I believe me and some friends solved it. For exactly three beads, we have two options -- either all of the necklace is composed of white and black beads, or it is composed of just black beads (consider that if we have the condition of both white and black beads and black beads, we get the case that there are more than three black beads following a white bead). For the case that it is composed of just black beads, we have $\text{Cyc}(z)$, and for the case that it is composed of all white and black beads, we note that the size of this is 4 (since we have white-black-black-black) and so we have $\text{Cyc}(z^4)$. Since it's either of these values, we take the union to get $\text{Cyc}(z) \cup \text{Cyc}(z^4)$. As a fun aside, note this is equivalent to $\text{Seq}_{\geq 1}(z) \cup \text{Seq}_{\geq 1}(z^4)$, since we have only atoms here. It follows that the OGF is $\frac{z}{1-z} + \frac{z}{1-z^4}$.
For the case of at least three black beads, we have two atoms to consider. One is the atom of white-black-black-black and the other is just black. Therefore, since it is composed of either of these, we can take the class $\text{Cyc}(z + z^4) = \sum_{k=1}^{\infty}\frac{\phi(k)}{k}\text{log}\big(\frac{1}{1-z-z^4}\big)$.

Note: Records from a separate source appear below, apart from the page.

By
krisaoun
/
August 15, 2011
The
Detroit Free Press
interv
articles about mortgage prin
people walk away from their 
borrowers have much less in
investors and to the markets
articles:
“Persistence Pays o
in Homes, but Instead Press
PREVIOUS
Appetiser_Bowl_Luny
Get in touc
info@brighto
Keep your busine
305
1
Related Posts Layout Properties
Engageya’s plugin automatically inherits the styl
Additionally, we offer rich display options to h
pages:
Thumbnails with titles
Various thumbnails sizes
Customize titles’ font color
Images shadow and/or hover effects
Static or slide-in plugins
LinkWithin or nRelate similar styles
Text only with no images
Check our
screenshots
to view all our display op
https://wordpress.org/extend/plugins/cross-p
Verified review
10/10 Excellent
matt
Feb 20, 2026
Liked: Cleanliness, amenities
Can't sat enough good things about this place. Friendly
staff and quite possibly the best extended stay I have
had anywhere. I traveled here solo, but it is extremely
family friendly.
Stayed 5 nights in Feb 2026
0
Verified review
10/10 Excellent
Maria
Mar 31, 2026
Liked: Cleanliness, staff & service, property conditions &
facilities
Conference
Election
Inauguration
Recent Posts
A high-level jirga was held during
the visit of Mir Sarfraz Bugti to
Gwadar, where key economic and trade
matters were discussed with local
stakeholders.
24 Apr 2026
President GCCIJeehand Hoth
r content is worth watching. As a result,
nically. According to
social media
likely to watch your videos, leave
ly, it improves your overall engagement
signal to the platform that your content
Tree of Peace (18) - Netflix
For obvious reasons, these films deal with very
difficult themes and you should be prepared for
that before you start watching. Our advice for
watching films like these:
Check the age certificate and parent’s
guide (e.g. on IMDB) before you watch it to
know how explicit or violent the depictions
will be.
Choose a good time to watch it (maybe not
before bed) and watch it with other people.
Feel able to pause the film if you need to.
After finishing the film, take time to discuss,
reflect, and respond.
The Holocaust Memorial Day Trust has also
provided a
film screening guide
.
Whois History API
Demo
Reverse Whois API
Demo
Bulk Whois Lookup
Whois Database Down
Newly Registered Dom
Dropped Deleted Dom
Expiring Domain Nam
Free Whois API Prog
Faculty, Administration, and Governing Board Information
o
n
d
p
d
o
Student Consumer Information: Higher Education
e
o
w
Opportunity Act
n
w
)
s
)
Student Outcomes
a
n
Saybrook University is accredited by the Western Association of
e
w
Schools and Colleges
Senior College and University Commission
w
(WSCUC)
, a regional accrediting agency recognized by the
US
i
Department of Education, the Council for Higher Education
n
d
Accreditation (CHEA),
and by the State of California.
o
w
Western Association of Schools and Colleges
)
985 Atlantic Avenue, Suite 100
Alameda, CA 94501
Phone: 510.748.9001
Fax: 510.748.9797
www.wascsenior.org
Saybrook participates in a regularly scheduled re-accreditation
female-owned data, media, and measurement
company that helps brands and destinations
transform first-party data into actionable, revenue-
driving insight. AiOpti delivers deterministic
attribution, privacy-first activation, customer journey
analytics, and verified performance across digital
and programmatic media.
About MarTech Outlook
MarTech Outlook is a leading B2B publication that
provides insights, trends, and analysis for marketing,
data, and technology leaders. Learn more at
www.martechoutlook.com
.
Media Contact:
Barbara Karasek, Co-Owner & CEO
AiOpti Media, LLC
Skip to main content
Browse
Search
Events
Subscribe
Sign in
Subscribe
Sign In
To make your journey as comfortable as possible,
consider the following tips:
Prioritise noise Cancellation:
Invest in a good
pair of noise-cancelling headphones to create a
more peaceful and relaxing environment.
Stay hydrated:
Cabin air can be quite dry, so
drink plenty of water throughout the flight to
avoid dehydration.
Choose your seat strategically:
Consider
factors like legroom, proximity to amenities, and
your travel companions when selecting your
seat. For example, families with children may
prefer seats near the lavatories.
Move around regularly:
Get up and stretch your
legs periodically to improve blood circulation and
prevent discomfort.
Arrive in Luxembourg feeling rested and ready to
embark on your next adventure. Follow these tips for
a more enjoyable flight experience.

Finally, for at most three black beads, we have foru cases to consider - black, white, white-black, white-black-black, white-black-black-black. Note that the element black cannot be grouped with the elements with white, since this would add the condition of more than three blacks. Therefore, we have $\text{Cyc}(z)$ for the case of just black, and $\text{Cyc}(z + z^2 + z^3 + z^4)$. Since it's either of these cases, we have $\text{Cyc}(z) \cup \text{Cyc}(z+z^2+z^3+z^4)$. The OGF is then $\frac{z}{1-z} + \sum_{k \geq 1}\frac{\phi(k)}{k}\text{log}\big(\frac{1}{1-z-z^2-z^3-z^4}\big)$.